Senior Site Reliability Engineer I
Talkdesk
At Talkdesk, we are courageous innovators focused on redefining the customer experience, making the impossible possible for companies globally. We champion an inclusive and diverse culture representative of the communities in which we live and serve. And, we give back to our community by volunteering our time, supporting non-profits, and minimizing our global footprint. Each day, thousands of employees, customers, and partners all over the world trust Talkdesk to deliver a better way to great experiences.
We are recognized as a cloud contact center leader by many of the most influential research organizations, including Gartner and Forrester. With $498 million in total funding, a valuation of more than $10 Billion, and a ranking of #16 on the Forbes Cloud 100 list, now is the time to be part of the Talkdesk legacy to help accelerate our success in a new decade of transformational growth.
At Talkdesk, we embrace FAST, our fundamental operating principles that define who we are as an organization. These principles drive us to make the impossible possible. FAST: Focus + Accountability + Speed = Talkdesker.
- Focus: Focus time, energy and attention on what is most impactful for the business and thoughtful about how and when to partner with others.
- Accountability: Hold self and others accountable to meet commitments and drive results. Accept responsibility for successes and failures.
- Speed: Execute with agility and urgency. Act promptly, decisively, and without delay. Make good and timely decisions that keep the organization moving forward.
- Talkdesker: YOU!
Our mission is to improve developers’ experience by giving them the tools to manage the entire software lifecycle and to be self-sufficient.
To help with this we are building our own internal PaaS using the latest technologies like Kubernetes, Prometheus, Kotlin and others.
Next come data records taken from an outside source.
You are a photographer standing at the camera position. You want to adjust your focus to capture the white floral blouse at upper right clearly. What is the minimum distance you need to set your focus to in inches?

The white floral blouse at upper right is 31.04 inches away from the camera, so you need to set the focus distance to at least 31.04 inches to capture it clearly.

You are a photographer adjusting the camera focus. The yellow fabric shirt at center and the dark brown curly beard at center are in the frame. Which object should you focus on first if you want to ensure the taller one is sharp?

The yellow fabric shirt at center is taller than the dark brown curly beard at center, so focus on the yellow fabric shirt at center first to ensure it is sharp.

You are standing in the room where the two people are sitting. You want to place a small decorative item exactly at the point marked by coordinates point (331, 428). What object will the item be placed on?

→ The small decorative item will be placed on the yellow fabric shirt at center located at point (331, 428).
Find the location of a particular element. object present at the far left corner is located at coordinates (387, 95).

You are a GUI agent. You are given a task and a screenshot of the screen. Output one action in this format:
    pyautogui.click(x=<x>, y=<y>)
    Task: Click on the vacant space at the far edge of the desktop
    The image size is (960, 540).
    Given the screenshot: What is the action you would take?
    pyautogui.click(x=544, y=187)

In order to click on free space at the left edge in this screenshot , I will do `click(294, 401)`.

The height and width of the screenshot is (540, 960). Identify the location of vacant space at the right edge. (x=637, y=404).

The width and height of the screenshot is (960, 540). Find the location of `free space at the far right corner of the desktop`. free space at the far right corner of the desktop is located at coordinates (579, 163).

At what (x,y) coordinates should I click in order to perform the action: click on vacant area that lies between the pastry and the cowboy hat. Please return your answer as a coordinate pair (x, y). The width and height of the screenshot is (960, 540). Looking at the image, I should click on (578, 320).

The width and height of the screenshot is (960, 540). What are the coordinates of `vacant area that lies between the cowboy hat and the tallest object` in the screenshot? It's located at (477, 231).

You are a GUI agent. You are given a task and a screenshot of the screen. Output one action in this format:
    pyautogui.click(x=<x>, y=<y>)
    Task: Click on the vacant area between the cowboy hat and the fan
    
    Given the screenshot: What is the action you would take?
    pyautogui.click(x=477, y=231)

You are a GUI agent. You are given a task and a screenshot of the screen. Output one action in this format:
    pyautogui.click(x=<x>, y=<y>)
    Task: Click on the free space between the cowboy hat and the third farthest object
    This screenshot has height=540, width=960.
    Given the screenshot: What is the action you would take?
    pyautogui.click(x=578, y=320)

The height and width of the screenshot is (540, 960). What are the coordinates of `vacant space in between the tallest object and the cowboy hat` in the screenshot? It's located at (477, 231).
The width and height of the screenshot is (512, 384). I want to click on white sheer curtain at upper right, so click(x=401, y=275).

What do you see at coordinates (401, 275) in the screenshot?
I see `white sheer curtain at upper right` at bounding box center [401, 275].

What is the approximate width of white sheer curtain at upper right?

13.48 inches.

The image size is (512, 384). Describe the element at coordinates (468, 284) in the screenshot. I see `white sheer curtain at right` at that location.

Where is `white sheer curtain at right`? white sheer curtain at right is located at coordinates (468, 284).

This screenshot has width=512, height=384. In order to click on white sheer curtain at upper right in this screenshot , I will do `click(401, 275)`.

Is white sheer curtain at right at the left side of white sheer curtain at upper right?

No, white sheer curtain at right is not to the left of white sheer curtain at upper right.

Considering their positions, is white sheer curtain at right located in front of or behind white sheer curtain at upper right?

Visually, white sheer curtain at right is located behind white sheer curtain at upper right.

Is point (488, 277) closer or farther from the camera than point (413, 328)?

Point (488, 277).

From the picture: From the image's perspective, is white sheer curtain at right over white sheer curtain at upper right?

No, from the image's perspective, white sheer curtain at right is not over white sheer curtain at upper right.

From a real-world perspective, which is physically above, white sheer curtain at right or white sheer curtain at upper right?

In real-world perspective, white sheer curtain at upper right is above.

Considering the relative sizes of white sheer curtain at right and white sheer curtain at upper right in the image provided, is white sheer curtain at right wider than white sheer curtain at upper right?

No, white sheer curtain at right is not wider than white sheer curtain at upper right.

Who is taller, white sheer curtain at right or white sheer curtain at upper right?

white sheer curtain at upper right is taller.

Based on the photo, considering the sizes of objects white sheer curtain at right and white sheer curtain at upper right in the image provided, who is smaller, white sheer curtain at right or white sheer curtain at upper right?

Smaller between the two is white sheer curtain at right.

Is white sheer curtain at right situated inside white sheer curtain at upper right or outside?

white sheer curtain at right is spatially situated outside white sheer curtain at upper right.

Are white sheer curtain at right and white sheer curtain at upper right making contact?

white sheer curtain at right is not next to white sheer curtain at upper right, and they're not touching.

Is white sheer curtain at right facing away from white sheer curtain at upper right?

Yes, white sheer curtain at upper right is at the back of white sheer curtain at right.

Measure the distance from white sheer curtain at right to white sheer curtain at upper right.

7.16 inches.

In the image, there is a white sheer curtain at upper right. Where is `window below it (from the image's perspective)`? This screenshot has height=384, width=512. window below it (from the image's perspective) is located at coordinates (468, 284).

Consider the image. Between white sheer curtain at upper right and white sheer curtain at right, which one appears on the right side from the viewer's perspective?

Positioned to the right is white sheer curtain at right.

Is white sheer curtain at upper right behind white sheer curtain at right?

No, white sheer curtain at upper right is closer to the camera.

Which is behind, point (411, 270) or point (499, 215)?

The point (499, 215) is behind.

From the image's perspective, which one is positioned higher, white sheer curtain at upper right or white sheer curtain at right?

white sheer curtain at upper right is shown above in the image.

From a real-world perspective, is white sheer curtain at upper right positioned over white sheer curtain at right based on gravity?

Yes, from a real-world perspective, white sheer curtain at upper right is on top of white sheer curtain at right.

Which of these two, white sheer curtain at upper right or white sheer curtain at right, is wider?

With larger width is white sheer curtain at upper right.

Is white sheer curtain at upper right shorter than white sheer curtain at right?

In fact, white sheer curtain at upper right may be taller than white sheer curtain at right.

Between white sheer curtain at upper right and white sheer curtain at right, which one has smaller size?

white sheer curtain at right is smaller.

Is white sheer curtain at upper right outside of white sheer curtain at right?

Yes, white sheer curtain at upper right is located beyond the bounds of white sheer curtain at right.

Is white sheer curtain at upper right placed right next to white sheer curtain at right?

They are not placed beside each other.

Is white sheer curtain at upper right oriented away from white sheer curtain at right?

This platform is an important pillar in Talkdesk’s engineering effort and helps us deliver better, faster and more reliable solutions for our customers.
Responsibilities:
- Design, build, harden, and maintain key infrastructure parts of our platform (from the lifecycle of the infrastructure to each one of our Kubernetes clusters)
- Support the processes that enable the safe upgrade and update of each component of our compute infrastructure
- Work with GitOps industry-leading tools such as Spacelift and/or Atlantis
- Help automate safe deployment practices by using industry-leading tools such as GitHub Actions, ArgoCD, Argo Rollouts, Helm Charts, etc
- Help automate infrastructure provisioning and other engineering processes by working on automations built on top of an engineering platform written in GitHub Actions
- Coach and up-skill other engineering team members
- Solve challenging technical problems and put your skills to the test every day; see an immediate impact of your work and the value you've created for other engineers
- Automate every aspect of our infrastructure to remove as much human intervention as possible
- Develop effective tooling, alerts, and responses to both identify and address reliability risks
- Drive and promote protocols on production readiness and operational excellence
- Partner with product engineering teams to debug production outages and carry out action items to improve the reliability of those systems
- Advocate for automated testing, continuous integration and delivery, feature toggles, and progressive rollouts
- Plan for the growth of Talkdesk’s infrastructure.
Skills and Qualifications:
- Understand large-scale complex systems from a reliability perspective
- Passion for producing clean, standards-compliant, secure code
- Bringing a developer mindset and applying it to infrastructure
- Know your way around Linux/Unix systems
- Experience with Kubernetes
- Experience with Infrastructure as code tools like Terraform and Ansible
- Experience building software with a programming language such as Java, Kotlin, Scala, or any other JVM-based languages
- Experience writing scripts for automating the execution of certain tasks with a programming language like Ruby, Python, Bash, or any other scripting language
- Experience with at least one relational and non-relational databases (ex.: PostgreSQL, MySQL, MongoDB, Redis, ElasticSearch)
- Ability to identify time-consuming and error-prone manual tasks and then build/leverage tooling to automate them
- Ability to identify root causes of instability in a large-scale distributed system across stacks
Nice to haves / Pluses:
- Experience with cloud-based solutions such as Amazon AWS, Google Cloud, or Microsoft Azure
- Experience with Go programming language
Additional Notes:
This position will follow a hybrid work model.
#LI-Hybrid
Work Environment and Physical Requirements:
Primarily office-environment work, extended periods of sitting or standing, computer-based work. Limited lifting, and equipment usage limited to computer-related equipment (keyboards, mouse, etc.)